On Thu, Jul 26, 2012 at 11:11 PM, Florin Iucha <florin at iucha.net> wrote:

> On Tue, Jul 24, 2012 at 12:04:00AM -0500, Brian wrote:
> > This months PenguinsUnbound.com meeting will be
> > Saturday July 28th at TIES,
> > 1667 Snelling Ave. N., St. Paul, MN 55108
> > from 10:00am to 12:00pm
> > (See the web site http://www.penguinsunbound.com for directions and more
> > info.)
> >
> > Samba/CIFS
> >
> > Christopher R. Hertel will talk about Samba/CIFS.
> >
> > He wrote the book on it...
> >   http://ubiqx.org/cifs/
> >
> > I hope to see you there!
>
> Brian,
>
> Can you relay questions from the people not in attendance?
>
> "What can I do to get Samba 3.6.0 (Debian) to perform acceptably?"
>
> Context:  I have a workstation W (running Windows 7 Professional 64 bit)
> and a server S running Debian GNU/Linux 64 bit).  The workstation is a
> 6-core Xeon, the server is a 4-core i7, both with hyperthreading.  The
> workstation has 12GB of RAM, the server has 16.  The workstation has
> on-board dual Intel gigabit Ethernet controllers (with Jumbo frames
> enabled, IP checksum offload, TCP checksum offload, ...). The server
> has dual Marvell SysKonnect gigabit Ethernet controllers (with Jumbo
> frames enabled, IP checksum offload, TCP checksum offload, ...). They
> are connected via a Cisco SG300-10 managed gigabit switch with Jumbo
> frames enabled.
>
> I have installed a fresh copy of Debian wheezy (kernel 3.2.0, samba
> 3.6.0).  On the system hard drive (Samsung 1TB, 7200 RPM) I have created
> two logical volumes, formatted one with XFS (or ext4) and one exported
> through iSCSI.
>
> iperf with 128KB window on the Linux side and 1024KB window and 1024KB
> length of buffer to send determines the speed to be 801mbit/second.
>
> Importing the iSCSI partition on Windows, formatting it with NTFS,
> then copying 11GB (basically tarring up C:\Program Files using 7-zip,
> no compression) and monitoring the performance with 'dstat 5' on Linux
> produces a steady stream of network receives and disk writes at 75-79
> MBytes/second.
>
> Connecting the mounted filesystem that is exported via Samba and writing
> the same test file produces network receive rates that fluctuate between
> 21 MBytes/s and 51 MBytes/s (but clustered around 35-43 MBytes/s)
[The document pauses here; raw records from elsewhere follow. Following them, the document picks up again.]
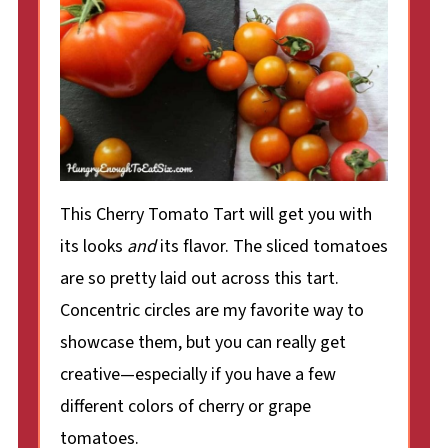
This Cherry Tomato Tart will get you with
its looks
and
its flavor. The sliced tomatoes
are so pretty laid out across this tart.
Concentric circles are my favorite way to
showcase them, but you can really get
creative—especially if you have a few
different colors of cherry or grape
tomatoes.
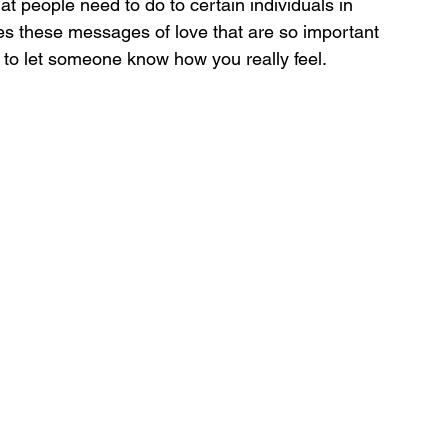
that people need to do to certain individuals in 
ches these messages of love that are so important 
 to let someone know how you really feel.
> The disk writes are also interesting, as they go between 2.5KBytes/s
> to 136MBytes/s.
>
> Other than the test, the boxes are completely idle.
>
> The only changes to the [global] section in smb.conf are:
>
>    socket options = TCP_NODELAY SO_RCVBUF=131072 SO_SNDBUF=131072
>    min receivefile size = 16384
>
> Thank you,
> florin
>
>
>
 With iSCSI, where is the filesystem management overhead?  Is the
filesystem overhead is on the client side with the server just receiving
low-level I/O operations that go straight to disk, whereas with CIFS the
server is having to handle mapping the I/O from the filesystem layer
through to hardware layer, causing it to be slower on it's responses
(ACKS)?  I've never worked with it myself... just curious.